It’s not unusual for health care to be selected by the Canadian public as a top election campaign issue. What is new this go around is the willingness of the Liberals and Conservatives to talk about it. Unlike the vague generalities characterizing their health care commitments in the last two federal elections, the two parties most likely to form government have been quick with some big-ticket commitments. We can probably thank the pandemic for that. It revealed the deficiencies in the health care system and shattered the over-riding obsession with spending restraint.

The main plank in the Conservative platform, released a couple of days into the campaign, is a promise to restore the six per cent a year accelerator to health transfers to the provinces. That’s the level that existed for a dozen years before the Trudeau Liberals followed through on the Harper government’s earlier plan and reduced the accelerator to the greater of nominal growth in the economy or three per cent.

The Conservatives claim that restoring the six per cent accelerator will cost the federal treasury $60 billion over ten years. The party’s platform – yet to be costed by the Parliamentary Budget Office (PBO) – also discusses long-term care and mental health. But aside from an extra $1 billion for indigenous mental health and drug treatment, it looks like the funding for other mental health and long-term care initiatives will come out of the increased provincial transfers.

The Liberal platform released this week looks to outbid the Conservatives, at least in the short run. The dollars start rolling in right away, with $6 billion this year for “eliminating backlog of surgeries and procedures” and $1 billion for a “COVID-19 Proof of Vaccination Fund.” There are additional smaller amounts this year to get things moving on these items to be rolled out over five years:

  • $3.2 billion five-year to expand access to family doctors and primary care teams;
  • $4.5 billion mental health transfer;
  • $4.3 billion on top of $3 billion long term care money announced in the spring budget;
  • $2.2 billion to ensure personal support workers are paid at least $25 an hour;
  • $1.1 billion for virtual care and “expanding access to care in rural areas.

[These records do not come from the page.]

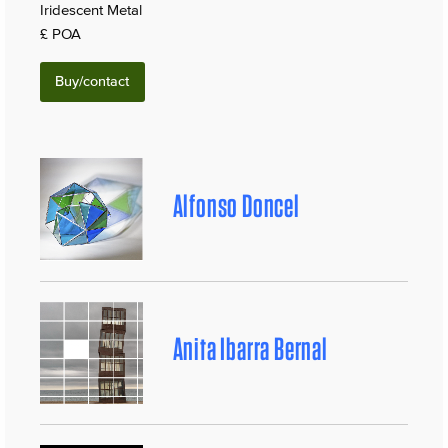
Iridescent Metal
£ POA
Buy/contact
Alfonso Doncel
Anita Ibarra Bernal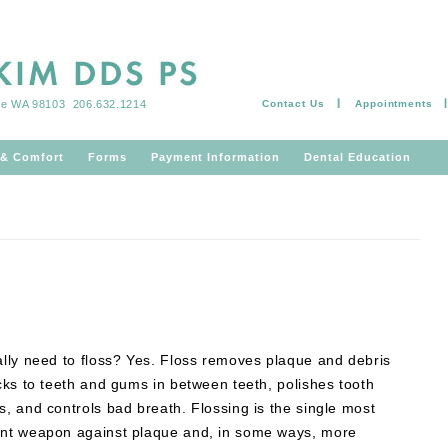
tle WA 98103
206.632.1214
Contact Us
Appointments
Skip to content
 & Comfort
Forms
Payment Information
Dental Education
ally need to floss? Yes. Floss removes plaque and debris
icks to teeth and gums in between teeth, polishes tooth
s, and controls bad breath. Flossing is the single most
ant weapon against plaque and, in some ways, more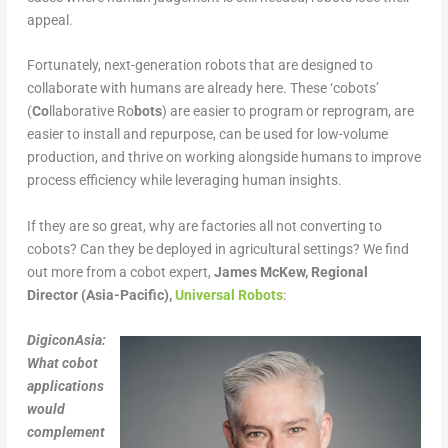
appeal.
Fortunately, next-generation robots that are designed to
collaborate with humans are already here. These ‘cobots’
(
Co
llaborative Ro
bots
) are easier to program or reprogram, are
easier to install and repurpose, can be used for low-volume
production, and thrive on working alongside humans to improve
process efficiency while leveraging human insights.
If they are so great, why are factories all not converting to
cobots? Can they be deployed in agricultural settings? We find
out more from a cobot expert,
James McKew, Regional
Director (Asia-Pacific),
Universal Robots
:
DigiconAsia:
What cobot
applications
would
complement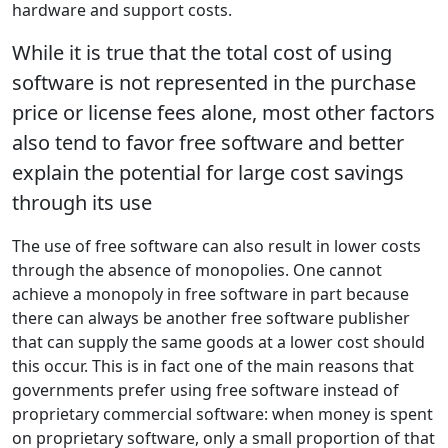
hardware and support costs.
While it is true that the total cost of using
software is not represented in the purchase
price or license fees alone, most other factors
also tend to favor free software and better
explain the potential for large cost savings
through its use
The use of free software can also result in lower costs
through the absence of monopolies. One cannot
achieve a monopoly in free software in part because
there can always be another free software publisher
that can supply the same goods at a lower cost should
this occur. This is in fact one of the main reasons that
governments prefer using free software instead of
proprietary commercial software: when money is spent
on proprietary software, only a small proportion of that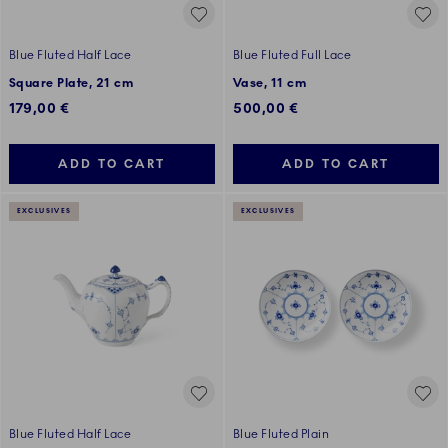
Blue Fluted Half Lace
Blue Fluted Full Lace
Square Plate, 21 cm
Vase, 11 cm
179,00 €
500,00 €
ADD TO CART
ADD TO CART
EXCLUSIVES
EXCLUSIVES
Blue Fluted Half Lace
Blue Fluted Plain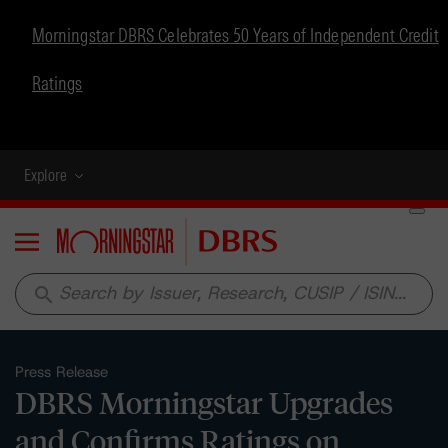
Morningstar DBRS Celebrates 50 Years of Independent Credit
Ratings
Explore
Menu
search
Press Release
DBRS Morningstar Upgrades
and Confirms Ratings on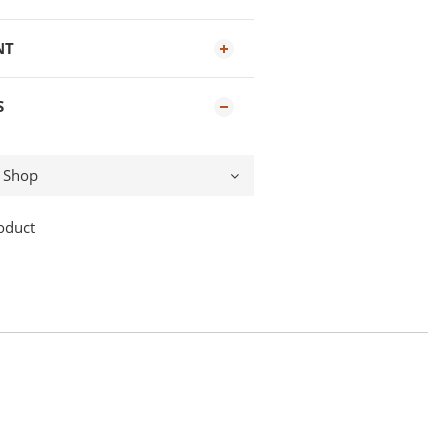
NT
S
oduct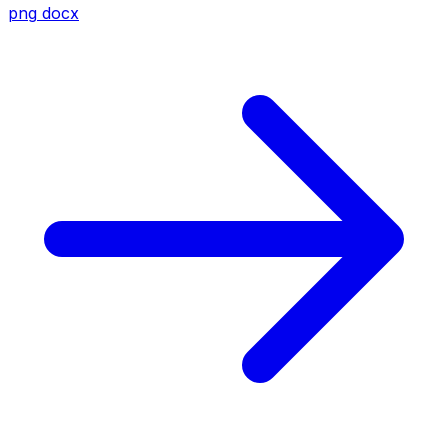
png
docx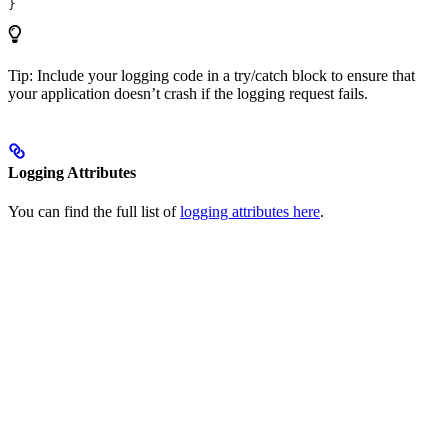
}
Tip: Include your logging code in a try/catch block to ensure that
your application doesn’t crash if the logging request fails.
Logging Attributes
You can find the full list of
logging attributes here
.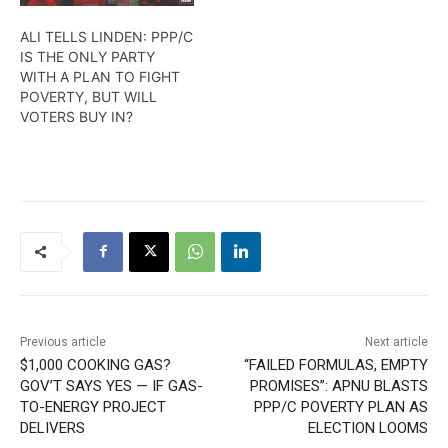
ALI TELLS LINDEN: PPP/C
IS THE ONLY PARTY
WITH A PLAN TO FIGHT
POVERTY, BUT WILL
VOTERS BUY IN?
Previous article
Next article
$1,000 COOKING GAS?
“FAILED FORMULAS, EMPTY
GOV’T SAYS YES — IF GAS-
PROMISES”: APNU BLASTS
TO-ENERGY PROJECT
PPP/C POVERTY PLAN AS
DELIVERS
ELECTION LOOMS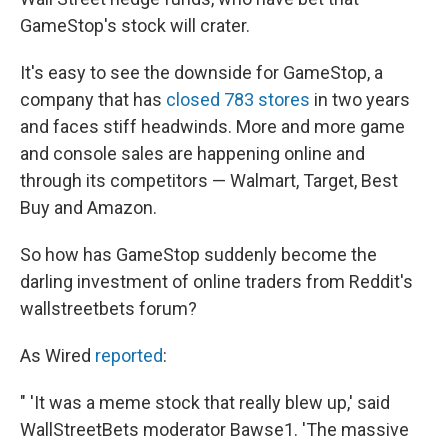
GameStop's stock will crater.
It's easy to see the downside for GameStop, a
company that has
closed 783 stores
in two years
and faces stiff headwinds. More and more game
and console sales are happening online and
through its competitors — Walmart, Target, Best
Buy and Amazon.
So how has GameStop suddenly become the
darling investment of online traders from Reddit's
wallstreetbets forum?
As Wired
reported
:
" 'It was a meme stock that really blew up,' said
WallStreetBets moderator Bawse1. 'The massive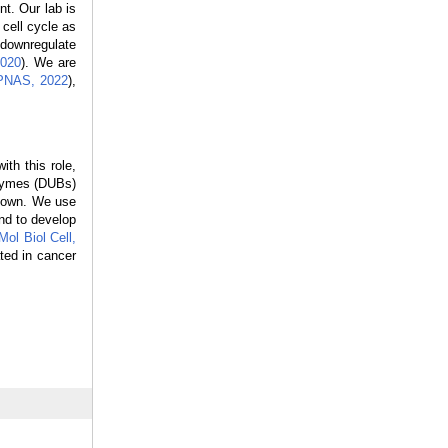
nt. Our lab is
 cell cycle as
 downregulate
2020
). We are
 PNAS, 2022
),
th this role,
nzymes (DUBs)
known. We use
nd to develop
Mol Biol Cell,
ated in cancer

All together, the health care promises in the Liberal platform add up to $25 billion over five years. The increase to six per cent in provincial transfers promised by the Conservatives would, by rough calculation, cost no more than $18 billion over five years. The NDP has yet to release costing for its platform beyond its commitment for national pharmacare. The PBO has estimated the cost of the NDP plan at $38.5 billion over four years, putting the NDP in top spot in the health spending race on that promise alone.

The politics of it

Party platform commitments on federal health spending are only the beginning of the political machinations. Although the Liberals and Conservatives have abandoned their penny-pinching pasts, they are nowhere close to meeting the demands of the provinces, reiterated in a letter to all party leaders at the outset of the campaign. The provinces want an immediate increase of $28 billion to bring the federal share of health spending to 35 from the 22 per cent pre-pandemic share.(COVID-related spending, much of it coming from Ottawa, would produce a higher federal share for 2020 and 2021).

According to a analysis for the website Finances of the Nation, the Conservative proposal could raise the post-pandemic federal share to, at most, 27 per cent and that wouldn’t happen for some years. That percentage, if it comes about, would be a far cry from an earlier suggestion, reported here, that the Conservatives would increase federal funding to 50 per cent.

Despite the about face, the current Conservative promise is likely to be preferred by most provinces over the richer Liberal or NDP offerings. That’s because the Conservatives are content to transfer funds with no strings attached. For its part the NDP wants to spend big on a national drug plan – towards which most provinces are lukewarm – and the Liberals tend to pursue “national standards” by targeting increased spending to specific areas through federal-provincial agreements.

A factor that could blur the lines between the two approaches is the always-volatile vote in Quebec where the popular Francois Legault has been leading the Premiers’ campaign for an unconditional increase to 35 per cent. Going into the campaign the Conservatives with 10 seats and the Bloc Quebecois with 32 were all in with Legault’s no strings approach. If the Liberals and NDP want to add to their seat count, or even keep what they have, they may end up fudging the strings-attached issue. As for the Conservatives, they could suddenly decide that the six per cent increase is negotiable – upward toward something more closely resembling provincial demands.

Whatever happens, pledges by all of the major parties to increase health spending is good news for the Nova Scotia government. An influx of new federal money will make the Houston government’s health care “fix” more affordable. On the political downside, if a satisfactory fix doesn’t happen despite the windfall from the feds, the Nova Scotia PCs will have no one to blame but themselves.